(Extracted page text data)

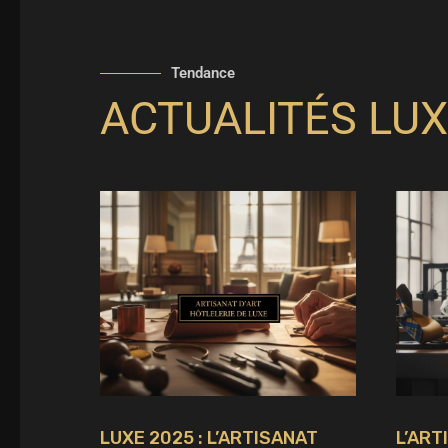
Tendance
ACTUALITÉS LUX
LUXE 2025 : L’ARTISANAT
L’ART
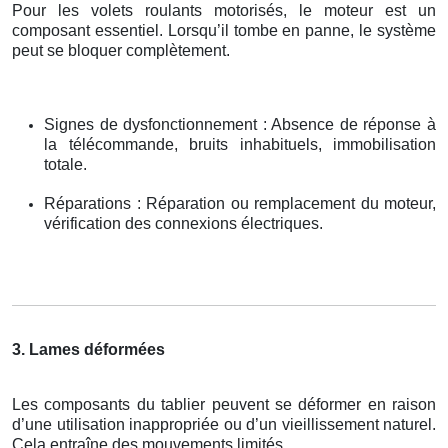
Pour les volets roulants motorisés, le moteur est un
composant essentiel. Lorsqu’il tombe en panne, le système
peut se bloquer complètement.
Signes de dysfonctionnement : Absence de réponse à
la télécommande, bruits inhabituels, immobilisation
totale.
Réparations : Réparation ou remplacement du moteur,
vérification des connexions électriques.
3. Lames déformées
Les composants du tablier peuvent se déformer en raison
d’une utilisation inappropriée ou d’un vieillissement naturel.
Cela entraîne des mouvements limités.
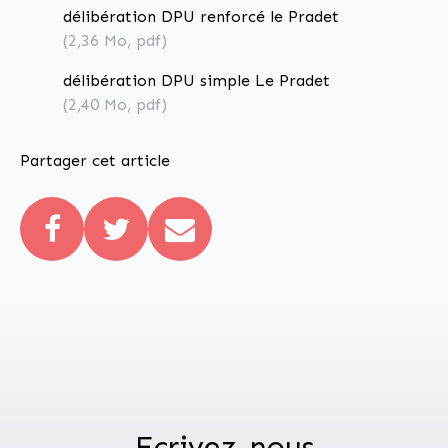
délibération DPU renforcé le Pradet
(2,36
Mo
, pdf)
délibération DPU simple Le Pradet
(2,40
Mo
, pdf)
Partager cet article
Ecrivez-nous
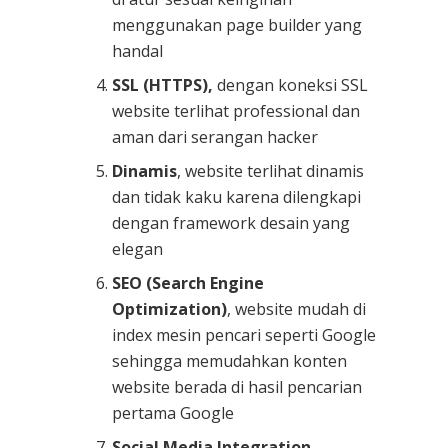
menggunakan page builder yang
handal
SSL (HTTPS),
dengan koneksi SSL
website terlihat professional dan
aman dari serangan hacker
Dinamis
, website terlihat dinamis
dan tidak kaku karena dilengkapi
dengan framework desain yang
elegan
SEO (Search Engine
Optimization)
, website mudah di
index mesin pencari seperti Google
sehingga memudahkan konten
website berada di hasil pencarian
pertama Google
Social Media Integration
,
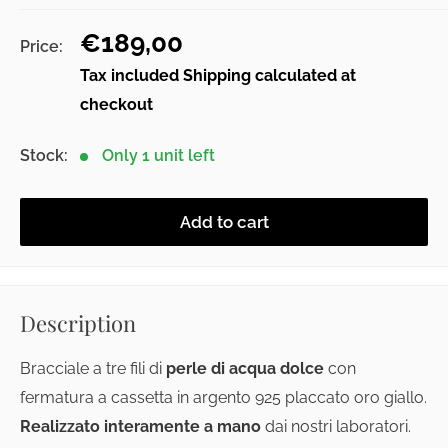
Sale
€189,00
Price:
price
Tax included
Shipping calculated
at
checkout
Stock:
Only 1 unit left
Add to cart
Description
Bracciale a tre fili di
perle di acqua dolce
con
fermatura a cassetta in argento 925 placcato oro giallo.
Realizzato interamente a mano
dai nostri laboratori.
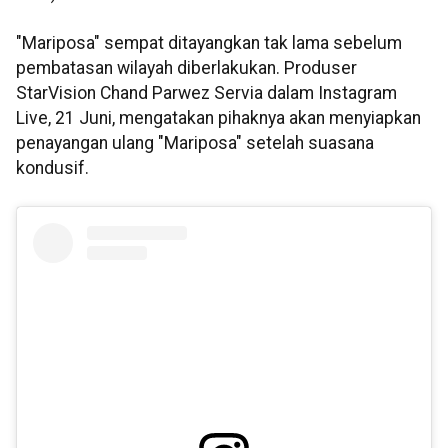
"Mariposa" sempat ditayangkan tak lama sebelum
pembatasan wilayah diberlakukan. Produser
StarVision Chand Parwez Servia dalam Instagram
Live, 21 Juni, mengatakan pihaknya akan menyiapkan
penayangan ulang "Mariposa" setelah suasana
kondusif.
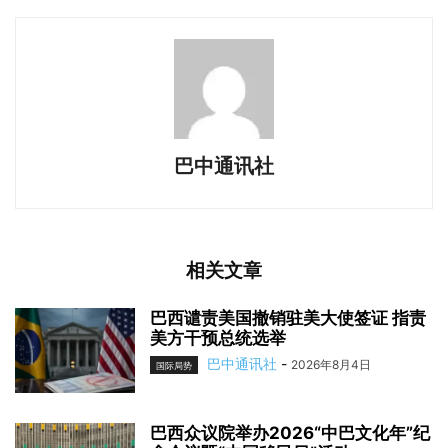
巴中通讯社
相关文章
巴西谴责美国撤销驻美大使签证 指责
美方干预总统选举
巴中通讯社
-
2026年8月4日
国际局势
巴西众议院举办2026“中巴文化年”纪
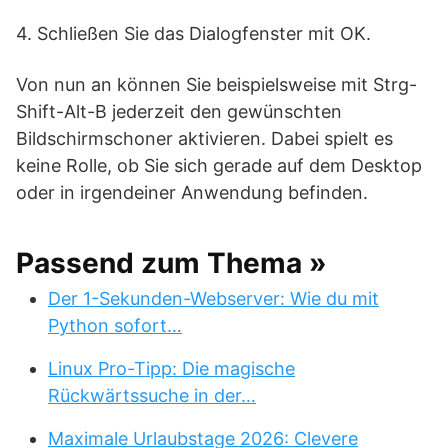
4. Schließen Sie das Dialogfenster mit OK.
Von nun an können Sie beispielsweise mit Strg-
Shift-Alt-B jederzeit den gewünschten
Bildschirmschoner aktivieren. Dabei spielt es
keine Rolle, ob Sie sich gerade auf dem Desktop
oder in irgendeiner Anwendung befinden.
Passend zum Thema »
Der 1-Sekunden-Webserver: Wie du mit
Python sofort…
Linux Pro-Tipp: Die magische
Rückwärtssuche in der…
Maximale Urlaubstage 2026: Clevere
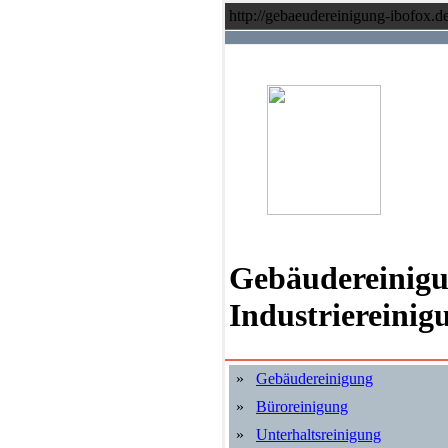
http://gebaeudereinigung-ibofox.de
Gebäudereinigun
Industriereinig
»
Gebäudereinigung
»
Büroreinigung
»
Unterhaltsreinigung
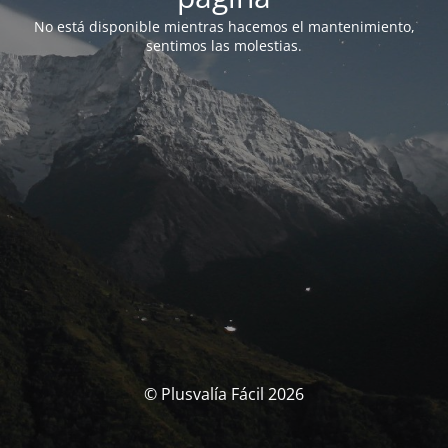
No está disponible mientras hacemos el mantenimiento,
sentimos las molestias.
© Plusvalía Fácil 2026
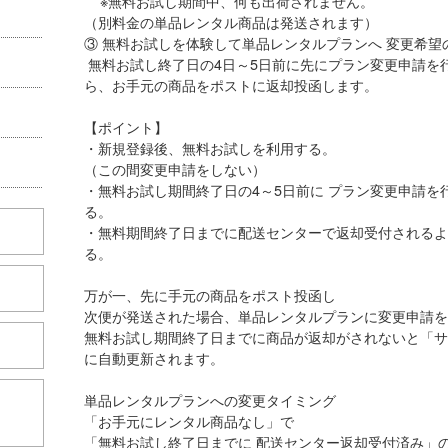
※無料お試し期間中、何も出荷されません。
（別料金の単品レンタル商品は発送されます）
③ 無料お試しを体験して単品レンタルプランへ 変
無料お試し終了日の4日～5日前に先にプラン変更申請を
ら、お手元の商品をポストに返却投函します。
【ポイント】
・新規登録後、無料お試しを利用する。
（この間変更申請をしない）
・無料お試し期間終了日の4～5日前に プラン変更申請を
る。
・無料期間終了日までに配送センターで返却受付されるよ
る。
万が一、先に手元の商品をポスト投函し
次便が発送された場合、単品レンタルプランに変
無料お試し期間終了日までに商品が返却がされないと「サ
に自動更新されます。
単品レンタルプランへの変更タイミング
こちら
「お手元にレンタル商品なし」で
「無料お試し終了日までに 配送センター返却受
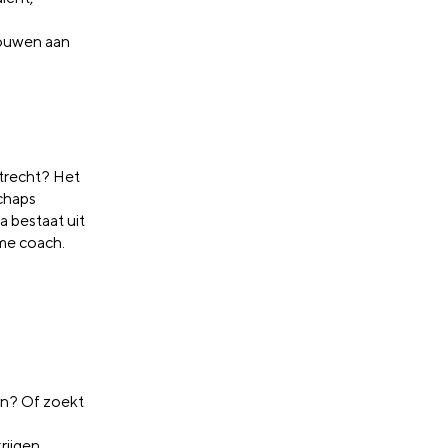
bouwen aan
Utrecht? Het
chaps
 bestaat uit
me coach.
en? Of zoekt
ijgen.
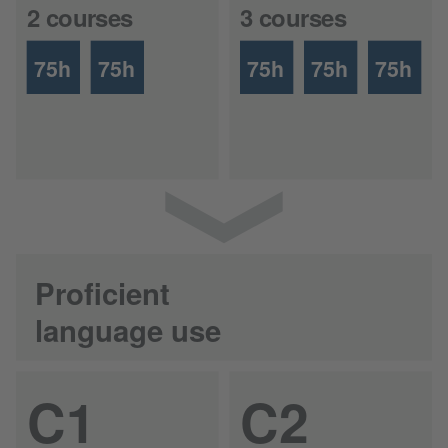
2 courses
3 courses
75h
75h
75h
75h
75h
Proficient
language use
C1
C2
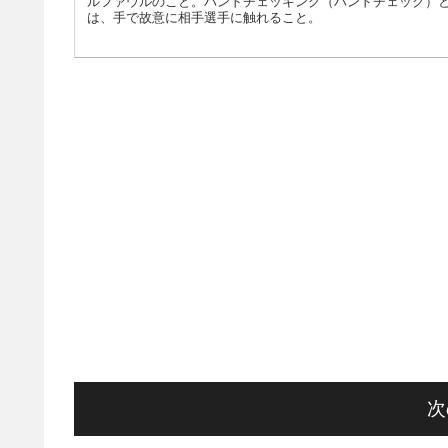
ルファウルのこと。ハンドチェッキング（ハンドチェック）
は、手で故意に相手選手に触れること。
次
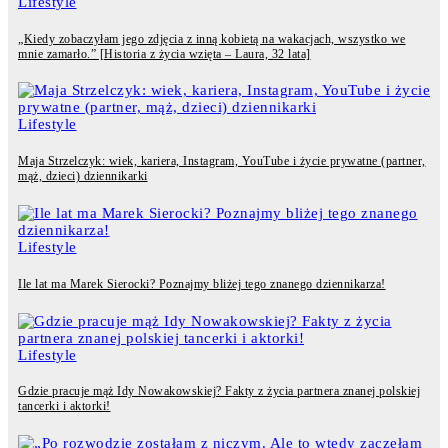
Lifestyle
„Kiedy zobaczyłam jego zdjęcia z inną kobietą na wakacjach, wszystko we
mnie zamarło.” [Historia z życia wzięta – Laura, 32 lata]
Lifestyle
Maja Strzelczyk: wiek, kariera, Instagram, YouTube i życie prywatne (partner,
mąż, dzieci) dziennikarki
Lifestyle
Ile lat ma Marek Sierocki? Poznajmy bliżej tego znanego dziennikarza!
Lifestyle
Gdzie pracuje mąż Idy Nowakowskiej? Fakty z życia partnera znanej polskiej
tancerki i aktorki!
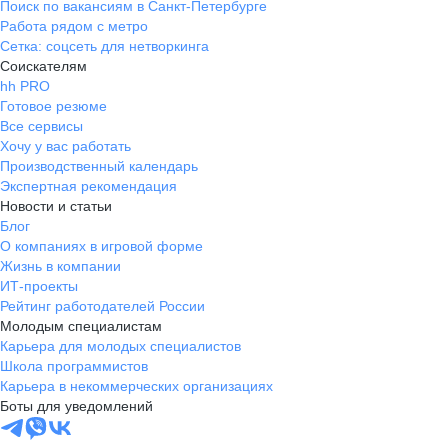
Поиск по вакансиям в Санкт-Петербурге
Работа рядом с метро
Сетка: соцсеть для нетворкинга
Соискателям
hh PRO
Готовое резюме
Все сервисы
Хочу у вас работать
Производственный календарь
Экспертная рекомендация
Новости и статьи
Блог
О компаниях в игровой форме
Жизнь в компании
ИТ-проекты
Рейтинг работодателей России
Молодым специалистам
Карьера для молодых специалистов
Школа программистов
Карьера в некоммерческих организациях
Боты для уведомлений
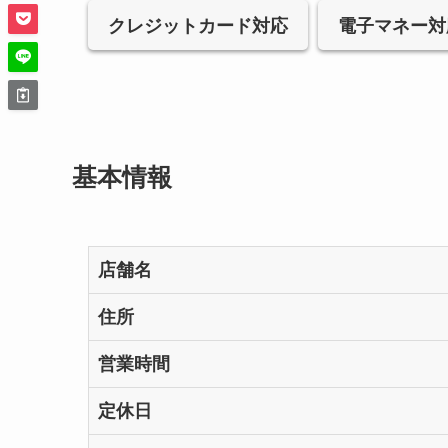
クレジットカード対応
電子マネー対
基本情報
店舗名
住所
営業時間
定休日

> **EXERCISE DETAILS**
Leave the pictures behind and transcribe every record above exactly.

> **SOLUTION TO THIS PROBLEM**
Tendance
ACTUALITÉS LUX
LUXE 2025 : L’ARTISANAT
L’ART
Pour les volets roulants motorisés, le moteur est un
composant essentiel. Lorsqu’il tombe en panne, le système
peut se bloquer complètement.
Signes de dysfonctionnement : Absence de réponse à
la télécommande, bruits inhabituels, immobilisation
totale.
Réparations : Réparation ou remplacement du moteur,
vérification des connexions électriques.
3. Lames déformées
Les composants du tablier peuvent se déformer en raison
d’une utilisation inappropriée ou d’un vieillissement naturel.
Cela entraîne des mouvements limités.
délibération DPU renforcé le Pradet
(2,36
Mo
, pdf)
délibération DPU simple Le Pradet
(2,40
Mo
, pdf)
Partager cet article
Ecrivez-nous
menggunakan page builder yang
handal
SSL (HTTPS),
dengan koneksi SSL
website terlihat professional dan
aman dari serangan hacker
Dinamis
, website terlihat dinamis
dan tidak kaku karena dilengkapi
dengan framework desain yang
elegan
SEO (Search Engine
Optimization)
, website mudah di
index mesin pencari seperti Google
sehingga memudahkan konten
website berada di hasil pencarian
pertama Google
Social Media Integration
,
Sale
€189,00
Price:
price
Tax included
Shipping calculated
at
checkout
Stock:
Only 1 unit left
Add to cart
Description
Bracciale a tre fili di
perle di acqua dolce
con
fermatura a cassetta in argento 925 placcato oro giallo.
Realizzato interamente a mano
dai nostri laboratori.
"Mariposa" sempat ditayangkan tak lama sebelum
pembatasan wilayah diberlakukan. Produser
StarVision Chand Parwez Servia dalam Instagram
Live, 21 Juni, mengatakan pihaknya akan menyiapkan
penayangan ulang "Mariposa" setelah suasana
kondusif.
巴中通讯社
相关文章
巴西谴责美国撤销驻美大使签证 指责
美方干预总统选举
巴中通讯社
-
2026年8月4日
国际局势
巴西众议院举办2026“中巴文化年”纪
4. Schließen Sie das Dialogfenster mit OK.
Von nun an können Sie beispielsweise mit Strg-
Shift-Alt-B jederzeit den gewünschten
Bildschirmschoner aktivieren. Dabei spielt es
keine Rolle, ob Sie sich gerade auf dem Desktop
oder in irgendeiner Anwendung befinden.
Passend zum Thema »
Der 1-Sekunden-Webserver: Wie du mit
Python sofort…
Linux Pro-Tipp: Die magische
Rückwärtssuche in der…
Maximale Urlaubstage 2026: Clevere
http://gebaeudereinigung-ibofox.de
Gebäudereinigun
Industriereinig
»
Gebäudereinigung
»
Büroreinigung
»
Unterhaltsreinigung
No está disponible mientras hacemos el mantenimiento,
sentimos las molestias.
© Plusvalía Fácil 2026
※無料お試し期間中、何も出荷されません。
（別料金の単品レンタル商品は発送されます）
③ 無料お試しを体験して単品レンタルプランへ 変
無料お試し終了日の4日～5日前に先にプラン変更申請を
ら、お手元の商品をポストに返却投函します。
【ポイント】
・新規登録後、無料お試しを利用する。
（この間変更申請をしない）
・無料お試し期間終了日の4～5日前に プラン変更申請を
る。
・無料期間終了日までに配送センターで返却受付されるよ
る。
万が一、先に手元の商品をポスト投函し
次便が発送された場合、単品レンタルプランに変
無料お試し期間終了日までに商品が返却がされないと「サ
に自動更新されます。
単品レンタルプランへの変更タイミング
こちら
「お手元にレンタル商品なし」で
「無料お試し終了日までに 配送センター返却受
bouwen aan
Utrecht? Het
chaps
 bestaat uit
me coach.
en? Of zoekt
ijgen.
2 courses
3 courses
75h
75h
75h
75h
75h
Proficient
language use
C1
C2
ルファウルのこと。ハンドチェッキング（ハンドチェック）
は、手で故意に相手選手に触れること。
次
Lifestyle
„Kiedy zobaczyłam jego zdjęcia z inną kobietą na wakacjach, wszystko we
mnie zamarło.” [Historia z życia wzięta – Laura, 32 lata]
Lifestyle
Maja Strzelczyk: wiek, kariera, Instagram, YouTube i życie prywatne (partner,
mąż, dzieci) dziennikarki
Lifestyle
Ile lat ma Marek Sierocki? Poznajmy bliżej tego znanego dziennikarza!
Lifestyle
Gdzie pracuje mąż Idy Nowakowskiej? Fakty z życia partnera znanej polskiej
tancerki i aktorki!
Поиск по вакансиям в Санкт-Петербурге
Работа рядом с метро
Сетка: соцсеть для нетворкинга
Соискателям
hh PRO
Готовое резюме
Все сервисы
Хочу у вас работать
Производственный календарь
Экспертная рекомендация
Новости и статьи
Блог
О компаниях в игровой форме
Жизнь в компании
ИТ-проекты
Рейтинг работодателей России
Молодым специалистам
Карьера для молодых специалистов
Школа программистов
Карьера в некоммерческих организациях
Боты для уведомлений
クレジットカード対応
電子マネー対
基本情報
店舗名
住所
営業時間
定休日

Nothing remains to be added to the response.